# DIRECTIONS
Of all the lines in the entries below, give again exactly those starting at the line containing "début du tournoi" and ending at the line containing "utilisent encore des feuilles papier)", both ends included, and no others.

[Collected data]
______________________________

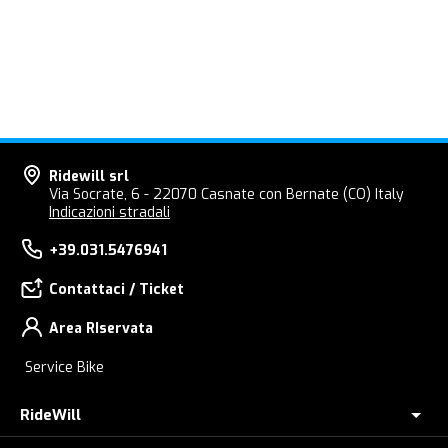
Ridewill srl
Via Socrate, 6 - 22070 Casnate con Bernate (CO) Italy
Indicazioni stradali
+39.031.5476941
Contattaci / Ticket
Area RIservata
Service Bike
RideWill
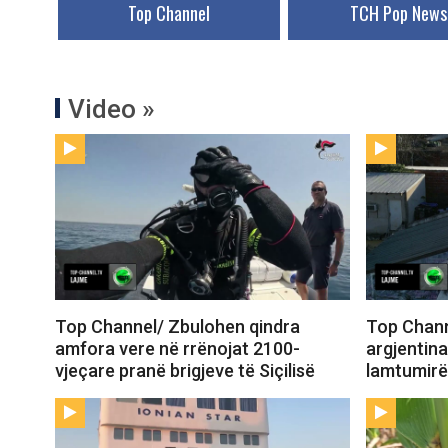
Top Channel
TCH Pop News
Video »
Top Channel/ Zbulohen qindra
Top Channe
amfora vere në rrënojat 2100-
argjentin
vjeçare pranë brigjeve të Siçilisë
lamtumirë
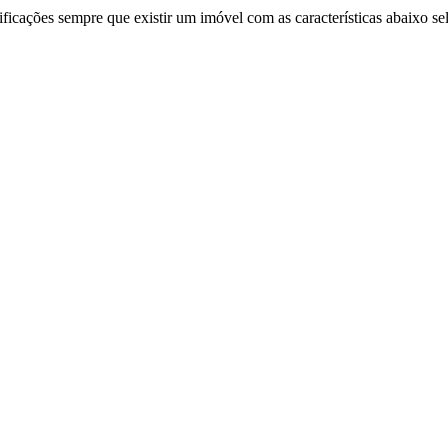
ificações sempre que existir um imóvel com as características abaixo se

______________________________

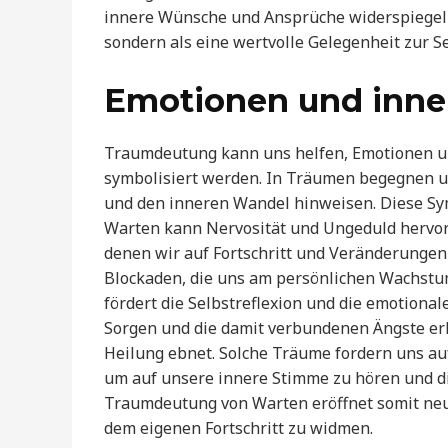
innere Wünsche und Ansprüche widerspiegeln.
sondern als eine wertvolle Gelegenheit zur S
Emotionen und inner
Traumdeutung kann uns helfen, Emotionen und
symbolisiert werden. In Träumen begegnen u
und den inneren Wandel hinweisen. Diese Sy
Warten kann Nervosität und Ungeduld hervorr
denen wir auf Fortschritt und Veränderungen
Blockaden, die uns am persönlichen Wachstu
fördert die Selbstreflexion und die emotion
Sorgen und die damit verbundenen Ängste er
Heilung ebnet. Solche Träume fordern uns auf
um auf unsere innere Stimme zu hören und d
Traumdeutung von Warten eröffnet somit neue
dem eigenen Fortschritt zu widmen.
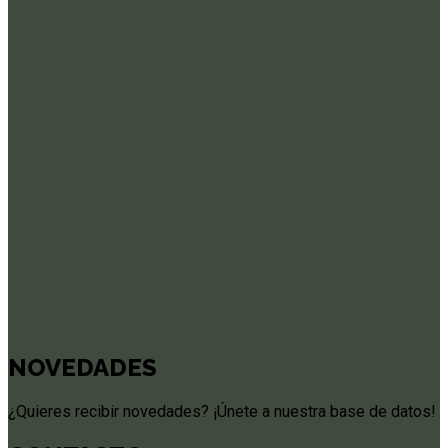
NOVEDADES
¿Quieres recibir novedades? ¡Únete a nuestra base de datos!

______________________________

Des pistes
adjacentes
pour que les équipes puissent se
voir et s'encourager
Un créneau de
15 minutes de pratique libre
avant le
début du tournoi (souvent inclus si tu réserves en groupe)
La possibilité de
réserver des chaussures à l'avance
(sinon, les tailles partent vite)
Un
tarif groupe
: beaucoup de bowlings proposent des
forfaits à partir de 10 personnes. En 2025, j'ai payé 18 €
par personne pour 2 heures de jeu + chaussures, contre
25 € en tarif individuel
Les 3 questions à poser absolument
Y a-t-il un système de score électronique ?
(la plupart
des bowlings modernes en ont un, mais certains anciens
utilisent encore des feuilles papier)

______________________________

# YOUR SOLUTION
début du tournoi (souvent inclus si tu réserves en groupe)
La possibilité de
réserver des chaussures à l'avance
(sinon, les tailles partent vite)
Un
tarif groupe
: beaucoup de bowlings proposent des
forfaits à partir de 10 personnes. En 2025, j'ai payé 18 €
par personne pour 2 heures de jeu + chaussures, contre
25 € en tarif individuel
Les 3 questions à poser absolument
Y a-t-il un système de score électronique ?
(la plupart
des bowlings modernes en ont un, mais certains anciens
utilisent encore des feuilles papier)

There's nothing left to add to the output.